Today’s row isn’t about deflecting attention from a less-than-stellar deal, but about defanging another “risk point” for the In campaign: border control.

Campaign strategists believe they can throw the issue into neutral by casting doubt on Leave’s ability to control borders any better. One top aide said: “Our line is this: if we vote to leave, the border moves from Calais to Dover, it’s that simple.” They are also keen to make more of the fact that Norway has equally high levels of migration from the European Union as the United Kingdom. While In will never “own” the issue of immigration, they believe they can make the battle sufficiently murky that voters will turn to the areas that favour a Remain vote – national security, economic stability, and keeping people in their jobs.
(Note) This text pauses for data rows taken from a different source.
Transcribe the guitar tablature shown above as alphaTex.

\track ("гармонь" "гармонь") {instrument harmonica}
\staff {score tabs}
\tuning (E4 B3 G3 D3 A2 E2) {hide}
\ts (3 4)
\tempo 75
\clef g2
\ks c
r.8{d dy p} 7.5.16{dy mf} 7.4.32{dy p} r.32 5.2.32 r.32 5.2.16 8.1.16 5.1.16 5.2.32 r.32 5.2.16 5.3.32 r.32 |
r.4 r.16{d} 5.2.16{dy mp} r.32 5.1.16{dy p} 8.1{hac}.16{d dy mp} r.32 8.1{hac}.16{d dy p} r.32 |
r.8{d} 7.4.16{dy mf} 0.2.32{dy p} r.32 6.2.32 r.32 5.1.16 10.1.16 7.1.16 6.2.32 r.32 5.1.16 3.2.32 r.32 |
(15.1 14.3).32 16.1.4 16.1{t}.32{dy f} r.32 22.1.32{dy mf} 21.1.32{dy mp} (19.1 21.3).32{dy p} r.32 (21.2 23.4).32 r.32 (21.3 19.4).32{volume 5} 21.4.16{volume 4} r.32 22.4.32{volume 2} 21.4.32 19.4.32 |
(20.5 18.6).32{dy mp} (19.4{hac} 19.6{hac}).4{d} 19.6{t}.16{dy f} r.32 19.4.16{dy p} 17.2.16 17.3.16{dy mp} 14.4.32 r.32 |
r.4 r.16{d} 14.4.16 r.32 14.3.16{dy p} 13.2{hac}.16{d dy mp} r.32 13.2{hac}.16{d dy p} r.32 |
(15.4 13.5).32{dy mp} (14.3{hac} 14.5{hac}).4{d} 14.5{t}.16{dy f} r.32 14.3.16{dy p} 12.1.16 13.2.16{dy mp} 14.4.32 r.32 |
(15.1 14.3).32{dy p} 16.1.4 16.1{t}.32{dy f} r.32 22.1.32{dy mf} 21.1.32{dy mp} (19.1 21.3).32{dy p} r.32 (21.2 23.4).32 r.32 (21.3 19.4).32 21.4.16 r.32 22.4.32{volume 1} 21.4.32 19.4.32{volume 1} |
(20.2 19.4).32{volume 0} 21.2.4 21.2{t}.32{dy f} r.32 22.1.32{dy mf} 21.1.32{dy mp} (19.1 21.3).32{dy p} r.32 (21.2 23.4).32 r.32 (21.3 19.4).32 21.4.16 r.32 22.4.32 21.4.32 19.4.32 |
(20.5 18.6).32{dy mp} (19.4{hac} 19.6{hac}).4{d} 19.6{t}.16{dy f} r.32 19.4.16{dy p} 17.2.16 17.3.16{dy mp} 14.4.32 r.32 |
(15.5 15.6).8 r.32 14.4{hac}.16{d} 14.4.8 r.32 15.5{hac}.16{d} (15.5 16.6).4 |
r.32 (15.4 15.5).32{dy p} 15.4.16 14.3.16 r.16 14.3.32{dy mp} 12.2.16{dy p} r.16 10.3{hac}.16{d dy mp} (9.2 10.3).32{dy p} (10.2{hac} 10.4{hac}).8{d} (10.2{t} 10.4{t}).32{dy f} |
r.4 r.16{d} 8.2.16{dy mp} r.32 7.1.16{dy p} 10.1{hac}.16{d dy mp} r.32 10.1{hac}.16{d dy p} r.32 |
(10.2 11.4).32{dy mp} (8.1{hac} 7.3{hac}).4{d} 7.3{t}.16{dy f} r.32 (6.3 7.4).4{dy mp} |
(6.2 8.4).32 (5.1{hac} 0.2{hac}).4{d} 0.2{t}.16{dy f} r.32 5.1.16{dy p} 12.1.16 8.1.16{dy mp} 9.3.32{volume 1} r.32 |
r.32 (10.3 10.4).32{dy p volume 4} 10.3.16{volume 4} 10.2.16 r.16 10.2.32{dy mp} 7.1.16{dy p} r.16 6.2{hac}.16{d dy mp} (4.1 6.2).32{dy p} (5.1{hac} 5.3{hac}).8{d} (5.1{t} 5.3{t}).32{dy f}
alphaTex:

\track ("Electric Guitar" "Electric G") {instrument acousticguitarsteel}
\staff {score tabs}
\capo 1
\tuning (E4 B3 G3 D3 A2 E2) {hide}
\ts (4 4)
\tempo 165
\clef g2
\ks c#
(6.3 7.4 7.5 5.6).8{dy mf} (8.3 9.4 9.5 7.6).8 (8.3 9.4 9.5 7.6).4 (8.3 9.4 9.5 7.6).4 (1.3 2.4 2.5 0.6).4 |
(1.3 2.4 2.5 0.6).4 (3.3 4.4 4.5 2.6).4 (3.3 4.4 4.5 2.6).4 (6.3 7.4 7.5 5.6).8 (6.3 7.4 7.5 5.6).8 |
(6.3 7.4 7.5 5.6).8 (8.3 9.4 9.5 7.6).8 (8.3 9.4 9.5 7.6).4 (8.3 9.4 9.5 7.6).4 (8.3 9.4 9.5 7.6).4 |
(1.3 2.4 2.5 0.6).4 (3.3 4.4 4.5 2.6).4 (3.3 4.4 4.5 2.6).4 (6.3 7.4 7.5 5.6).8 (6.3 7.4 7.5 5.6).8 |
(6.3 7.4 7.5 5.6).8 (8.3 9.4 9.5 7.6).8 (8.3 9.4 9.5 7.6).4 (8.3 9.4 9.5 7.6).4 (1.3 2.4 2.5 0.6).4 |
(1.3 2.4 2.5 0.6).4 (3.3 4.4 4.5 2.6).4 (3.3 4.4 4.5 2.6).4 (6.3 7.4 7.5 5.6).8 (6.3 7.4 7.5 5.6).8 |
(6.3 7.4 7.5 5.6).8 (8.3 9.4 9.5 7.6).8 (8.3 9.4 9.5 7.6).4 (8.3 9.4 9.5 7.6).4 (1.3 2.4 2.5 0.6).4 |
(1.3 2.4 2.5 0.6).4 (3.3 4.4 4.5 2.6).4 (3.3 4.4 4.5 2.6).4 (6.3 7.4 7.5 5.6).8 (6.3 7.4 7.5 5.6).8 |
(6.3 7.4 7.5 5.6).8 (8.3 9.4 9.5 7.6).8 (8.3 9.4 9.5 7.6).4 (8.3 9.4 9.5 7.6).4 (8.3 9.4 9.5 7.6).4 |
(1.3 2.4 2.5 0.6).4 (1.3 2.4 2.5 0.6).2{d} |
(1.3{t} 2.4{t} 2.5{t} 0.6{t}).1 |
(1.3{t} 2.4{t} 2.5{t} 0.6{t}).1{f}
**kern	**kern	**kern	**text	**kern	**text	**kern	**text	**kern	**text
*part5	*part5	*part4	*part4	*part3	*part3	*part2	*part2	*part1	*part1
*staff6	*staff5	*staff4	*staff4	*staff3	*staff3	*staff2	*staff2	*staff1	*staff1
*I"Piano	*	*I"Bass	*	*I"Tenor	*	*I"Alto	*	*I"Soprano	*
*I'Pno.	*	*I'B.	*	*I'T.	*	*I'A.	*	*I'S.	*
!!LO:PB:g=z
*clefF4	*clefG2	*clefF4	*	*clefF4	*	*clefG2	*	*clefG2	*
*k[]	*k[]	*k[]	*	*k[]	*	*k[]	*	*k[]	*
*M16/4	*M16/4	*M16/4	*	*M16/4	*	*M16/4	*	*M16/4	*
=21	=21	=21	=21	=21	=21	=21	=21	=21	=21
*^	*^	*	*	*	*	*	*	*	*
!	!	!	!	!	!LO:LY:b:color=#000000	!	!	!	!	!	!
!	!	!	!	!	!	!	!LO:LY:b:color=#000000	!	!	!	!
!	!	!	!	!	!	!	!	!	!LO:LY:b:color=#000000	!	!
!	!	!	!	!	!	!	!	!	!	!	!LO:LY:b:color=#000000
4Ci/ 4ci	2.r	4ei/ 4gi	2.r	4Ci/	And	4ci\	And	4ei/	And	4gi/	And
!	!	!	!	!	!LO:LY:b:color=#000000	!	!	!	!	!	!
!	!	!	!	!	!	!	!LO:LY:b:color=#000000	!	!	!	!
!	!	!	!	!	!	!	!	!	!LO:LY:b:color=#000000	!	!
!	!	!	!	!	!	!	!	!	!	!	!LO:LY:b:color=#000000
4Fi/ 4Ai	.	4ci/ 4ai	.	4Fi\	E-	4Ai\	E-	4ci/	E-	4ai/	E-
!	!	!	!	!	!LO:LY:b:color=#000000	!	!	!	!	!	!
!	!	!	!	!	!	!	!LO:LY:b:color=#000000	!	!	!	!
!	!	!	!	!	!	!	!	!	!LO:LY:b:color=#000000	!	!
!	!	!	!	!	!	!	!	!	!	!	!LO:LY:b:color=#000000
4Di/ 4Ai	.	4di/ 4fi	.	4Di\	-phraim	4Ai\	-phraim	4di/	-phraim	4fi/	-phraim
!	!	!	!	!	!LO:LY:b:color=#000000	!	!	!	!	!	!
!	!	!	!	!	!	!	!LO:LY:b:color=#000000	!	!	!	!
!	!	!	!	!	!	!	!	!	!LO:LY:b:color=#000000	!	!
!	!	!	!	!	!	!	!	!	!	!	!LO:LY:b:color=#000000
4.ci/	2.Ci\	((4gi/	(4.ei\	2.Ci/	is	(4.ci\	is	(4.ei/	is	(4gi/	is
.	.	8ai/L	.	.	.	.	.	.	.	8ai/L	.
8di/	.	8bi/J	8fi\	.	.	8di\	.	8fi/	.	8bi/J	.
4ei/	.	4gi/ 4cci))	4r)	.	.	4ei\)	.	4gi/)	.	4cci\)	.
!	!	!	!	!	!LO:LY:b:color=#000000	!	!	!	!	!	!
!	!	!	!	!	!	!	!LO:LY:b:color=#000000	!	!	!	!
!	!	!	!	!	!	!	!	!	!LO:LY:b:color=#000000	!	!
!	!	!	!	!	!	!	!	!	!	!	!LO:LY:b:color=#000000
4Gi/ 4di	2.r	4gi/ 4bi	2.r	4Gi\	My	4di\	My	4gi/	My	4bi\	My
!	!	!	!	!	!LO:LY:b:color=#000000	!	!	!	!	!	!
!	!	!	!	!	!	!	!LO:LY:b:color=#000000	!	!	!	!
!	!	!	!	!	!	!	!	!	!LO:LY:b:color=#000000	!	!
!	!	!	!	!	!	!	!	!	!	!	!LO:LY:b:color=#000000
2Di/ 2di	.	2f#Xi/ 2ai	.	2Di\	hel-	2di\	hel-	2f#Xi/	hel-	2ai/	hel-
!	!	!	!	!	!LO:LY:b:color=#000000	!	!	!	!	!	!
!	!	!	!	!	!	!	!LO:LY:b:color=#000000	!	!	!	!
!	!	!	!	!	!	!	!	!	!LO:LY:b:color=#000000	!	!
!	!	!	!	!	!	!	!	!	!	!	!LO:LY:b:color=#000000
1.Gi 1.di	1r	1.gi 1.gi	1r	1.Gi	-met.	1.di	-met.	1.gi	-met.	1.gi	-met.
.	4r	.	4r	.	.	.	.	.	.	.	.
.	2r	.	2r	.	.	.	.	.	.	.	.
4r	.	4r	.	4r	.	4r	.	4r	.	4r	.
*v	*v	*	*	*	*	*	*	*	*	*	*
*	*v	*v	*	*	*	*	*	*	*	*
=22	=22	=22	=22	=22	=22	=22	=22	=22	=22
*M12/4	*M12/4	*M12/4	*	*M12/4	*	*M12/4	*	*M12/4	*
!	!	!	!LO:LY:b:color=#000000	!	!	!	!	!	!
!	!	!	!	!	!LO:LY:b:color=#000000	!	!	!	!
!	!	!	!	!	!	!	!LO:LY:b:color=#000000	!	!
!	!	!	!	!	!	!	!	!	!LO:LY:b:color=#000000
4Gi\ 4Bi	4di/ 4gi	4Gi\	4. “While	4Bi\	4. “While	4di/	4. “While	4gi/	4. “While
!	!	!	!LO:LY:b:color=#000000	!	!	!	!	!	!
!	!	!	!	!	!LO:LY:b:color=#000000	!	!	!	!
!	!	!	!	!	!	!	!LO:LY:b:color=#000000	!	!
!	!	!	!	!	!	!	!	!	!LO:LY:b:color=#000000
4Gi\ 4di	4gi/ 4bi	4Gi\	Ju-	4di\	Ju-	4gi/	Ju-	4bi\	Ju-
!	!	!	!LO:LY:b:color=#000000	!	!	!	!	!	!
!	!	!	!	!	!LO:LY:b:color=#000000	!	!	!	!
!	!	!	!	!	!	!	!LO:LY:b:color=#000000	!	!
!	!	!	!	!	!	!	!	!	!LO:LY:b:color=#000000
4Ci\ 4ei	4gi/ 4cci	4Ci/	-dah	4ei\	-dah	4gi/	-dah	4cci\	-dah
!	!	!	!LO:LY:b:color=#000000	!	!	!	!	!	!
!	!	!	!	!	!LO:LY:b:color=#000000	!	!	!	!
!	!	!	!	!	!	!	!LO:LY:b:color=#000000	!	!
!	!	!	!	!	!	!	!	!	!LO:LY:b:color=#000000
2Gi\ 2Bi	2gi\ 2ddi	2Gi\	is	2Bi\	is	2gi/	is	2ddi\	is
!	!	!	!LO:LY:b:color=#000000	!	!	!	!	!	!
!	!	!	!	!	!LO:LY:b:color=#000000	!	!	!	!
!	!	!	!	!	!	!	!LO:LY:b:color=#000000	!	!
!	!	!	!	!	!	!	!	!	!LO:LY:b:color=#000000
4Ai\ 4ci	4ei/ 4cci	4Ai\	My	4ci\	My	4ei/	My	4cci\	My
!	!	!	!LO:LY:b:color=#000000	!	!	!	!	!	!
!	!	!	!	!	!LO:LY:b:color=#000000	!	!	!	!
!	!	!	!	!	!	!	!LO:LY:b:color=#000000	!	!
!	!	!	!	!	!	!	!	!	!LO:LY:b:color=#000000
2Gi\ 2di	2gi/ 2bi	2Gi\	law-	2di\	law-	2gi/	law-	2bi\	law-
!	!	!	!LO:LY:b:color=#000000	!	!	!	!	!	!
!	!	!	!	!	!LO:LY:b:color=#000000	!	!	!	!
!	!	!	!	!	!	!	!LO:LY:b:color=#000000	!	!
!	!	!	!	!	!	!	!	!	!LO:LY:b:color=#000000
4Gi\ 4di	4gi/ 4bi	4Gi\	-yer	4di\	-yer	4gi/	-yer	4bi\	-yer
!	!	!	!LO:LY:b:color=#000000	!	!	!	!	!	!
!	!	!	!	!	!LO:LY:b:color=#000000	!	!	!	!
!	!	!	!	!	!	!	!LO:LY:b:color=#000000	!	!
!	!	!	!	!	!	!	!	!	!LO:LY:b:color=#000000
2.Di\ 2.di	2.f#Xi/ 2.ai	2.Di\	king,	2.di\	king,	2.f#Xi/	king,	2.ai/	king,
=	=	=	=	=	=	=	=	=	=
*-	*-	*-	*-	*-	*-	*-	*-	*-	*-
What the row exposes, rather than a Prime Minister under pressure is a politician who knows exactly what he’s doing – and just how vulnerable the lack of a serious heavyweight at the top makes the Leave campaign(s). Most people won't make a judgement based on reading up the minutinae of European treaties, but on a "sniff test" of which side they think is more trustworthy. It's not a fight about the facts - it's a fight about who is more trusted by the public: David Cameron, or Iain Duncan Smith, Chris Grayling or Priti Patel? As one minister said to me: "I like Priti, but the idea that she can go against the PM as far as voters are concerned is ridiculous. Most people haven't heard of her." 

Leave finds itself in a position uncomfortably like that of Labour in the run-up to the election: with Cameron able to paint himself as the only option guaranteeing stability, against a chaotic and muddled alternative. Without a politician, a business figure or even a prominent celebrity who can provide credibility on the level of the Prime Minister, any row about whether or not Brexit increases the chances of more migrants on Britain’s doorsteps helps Remain – and Cameron. 

Stephen Bush is editor of the Staggers, the New Statesman’s political blog. He usually writes about politics.